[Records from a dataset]
☆ ☆ ☆

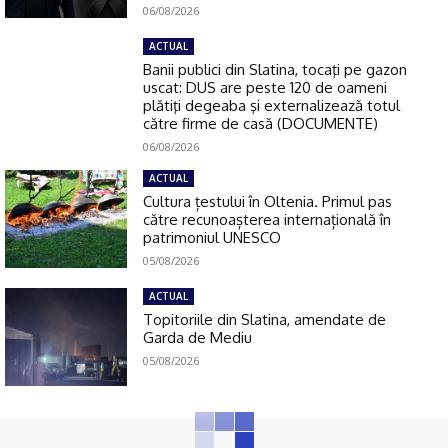
06/08/2026
ACTUAL
Banii publici din Slatina, tocaţi pe gazon
uscat: DUS are peste 120 de oameni
plătiţi degeaba şi externalizează totul
către firme de casă (DOCUMENTE)
06/08/2026
ACTUAL
Cultura țestului în Oltenia. Primul pas
către recunoașterea internațională în
patrimoniul UNESCO
05/08/2026
ACTUAL
Topitoriile din Slatina, amendate de
Garda de Mediu
05/08/2026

☆ ☆ ☆

[What you will do]
Copy every one of the lines above verbatim, omitting the pictures.

[Solution for this problem]
06/08/2026
ACTUAL
Banii publici din Slatina, tocaţi pe gazon
uscat: DUS are peste 120 de oameni
plătiţi degeaba şi externalizează totul
către firme de casă (DOCUMENTE)
06/08/2026
ACTUAL
Cultura țestului în Oltenia. Primul pas
către recunoașterea internațională în
patrimoniul UNESCO
05/08/2026
ACTUAL
Topitoriile din Slatina, amendate de
Garda de Mediu
05/08/2026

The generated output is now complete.